[Data for this task]:
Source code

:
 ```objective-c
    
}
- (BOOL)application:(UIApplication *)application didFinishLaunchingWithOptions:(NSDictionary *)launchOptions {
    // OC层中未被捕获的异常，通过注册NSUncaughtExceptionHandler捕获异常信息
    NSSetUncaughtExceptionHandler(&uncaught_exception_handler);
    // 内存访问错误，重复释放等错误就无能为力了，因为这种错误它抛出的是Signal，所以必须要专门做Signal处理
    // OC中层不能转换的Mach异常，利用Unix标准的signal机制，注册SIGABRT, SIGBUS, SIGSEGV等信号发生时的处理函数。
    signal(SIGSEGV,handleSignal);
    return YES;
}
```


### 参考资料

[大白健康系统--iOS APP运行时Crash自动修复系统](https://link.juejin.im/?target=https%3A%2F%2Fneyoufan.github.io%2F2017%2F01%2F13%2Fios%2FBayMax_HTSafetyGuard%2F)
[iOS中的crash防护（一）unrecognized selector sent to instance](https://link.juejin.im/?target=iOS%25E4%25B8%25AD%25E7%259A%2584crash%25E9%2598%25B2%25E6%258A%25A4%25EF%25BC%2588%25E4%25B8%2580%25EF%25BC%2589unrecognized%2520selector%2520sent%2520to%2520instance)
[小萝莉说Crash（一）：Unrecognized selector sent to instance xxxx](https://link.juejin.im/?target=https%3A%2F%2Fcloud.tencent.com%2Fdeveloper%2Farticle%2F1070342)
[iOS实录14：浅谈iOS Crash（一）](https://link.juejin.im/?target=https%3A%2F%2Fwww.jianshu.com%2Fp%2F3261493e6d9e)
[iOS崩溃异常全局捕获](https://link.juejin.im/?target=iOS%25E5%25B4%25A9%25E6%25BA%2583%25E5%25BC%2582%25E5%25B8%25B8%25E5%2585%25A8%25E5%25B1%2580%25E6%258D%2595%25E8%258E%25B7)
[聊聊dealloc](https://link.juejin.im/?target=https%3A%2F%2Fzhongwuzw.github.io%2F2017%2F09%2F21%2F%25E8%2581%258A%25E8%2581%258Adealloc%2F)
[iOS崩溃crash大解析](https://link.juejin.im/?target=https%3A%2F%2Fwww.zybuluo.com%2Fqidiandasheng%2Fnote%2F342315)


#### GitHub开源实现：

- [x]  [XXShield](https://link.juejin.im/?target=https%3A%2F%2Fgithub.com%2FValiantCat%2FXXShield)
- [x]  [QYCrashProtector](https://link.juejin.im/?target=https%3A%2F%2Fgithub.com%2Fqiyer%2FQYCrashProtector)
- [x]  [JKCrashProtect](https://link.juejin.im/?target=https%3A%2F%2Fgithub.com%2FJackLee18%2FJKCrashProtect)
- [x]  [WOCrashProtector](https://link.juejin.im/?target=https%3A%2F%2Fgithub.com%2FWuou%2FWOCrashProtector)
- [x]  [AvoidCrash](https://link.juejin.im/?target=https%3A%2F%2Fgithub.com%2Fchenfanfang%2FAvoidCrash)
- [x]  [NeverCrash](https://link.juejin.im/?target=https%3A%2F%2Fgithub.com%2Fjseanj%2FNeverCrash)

[What is being asked]: The line containing "[iOS实录14：浅谈iOS" and all lines after it, through the end of the entries above, are to be returned exactly and alone.

[Completed exercise]:
[iOS实录14：浅谈iOS Crash（一）](https://link.juejin.im/?target=https%3A%2F%2Fwww.jianshu.com%2Fp%2F3261493e6d9e)
[iOS崩溃异常全局捕获](https://link.juejin.im/?target=iOS%25E5%25B4%25A9%25E6%25BA%2583%25E5%25BC%2582%25E5%25B8%25B8%25E5%2585%25A8%25E5%25B1%2580%25E6%258D%2595%25E8%258E%25B7)
[聊聊dealloc](https://link.juejin.im/?target=https%3A%2F%2Fzhongwuzw.github.io%2F2017%2F09%2F21%2F%25E8%2581%258A%25E8%2581%258Adealloc%2F)
[iOS崩溃crash大解析](https://link.juejin.im/?target=https%3A%2F%2Fwww.zybuluo.com%2Fqidiandasheng%2Fnote%2F342315)


#### GitHub开源实现：

- [x]  [XXShield](https://link.juejin.im/?target=https%3A%2F%2Fgithub.com%2FValiantCat%2FXXShield)
- [x]  [QYCrashProtector](https://link.juejin.im/?target=https%3A%2F%2Fgithub.com%2Fqiyer%2FQYCrashProtector)
- [x]  [JKCrashProtect](https://link.juejin.im/?target=https%3A%2F%2Fgithub.com%2FJackLee18%2FJKCrashProtect)
- [x]  [WOCrashProtector](https://link.juejin.im/?target=https%3A%2F%2Fgithub.com%2FWuou%2FWOCrashProtector)
- [x]  [AvoidCrash](https://link.juejin.im/?target=https%3A%2F%2Fgithub.com%2Fchenfanfang%2FAvoidCrash)
- [x]  [NeverCrash](https://link.juejin.im/?target=https%3A%2F%2Fgithub.com%2Fjseanj%2FNeverCrash)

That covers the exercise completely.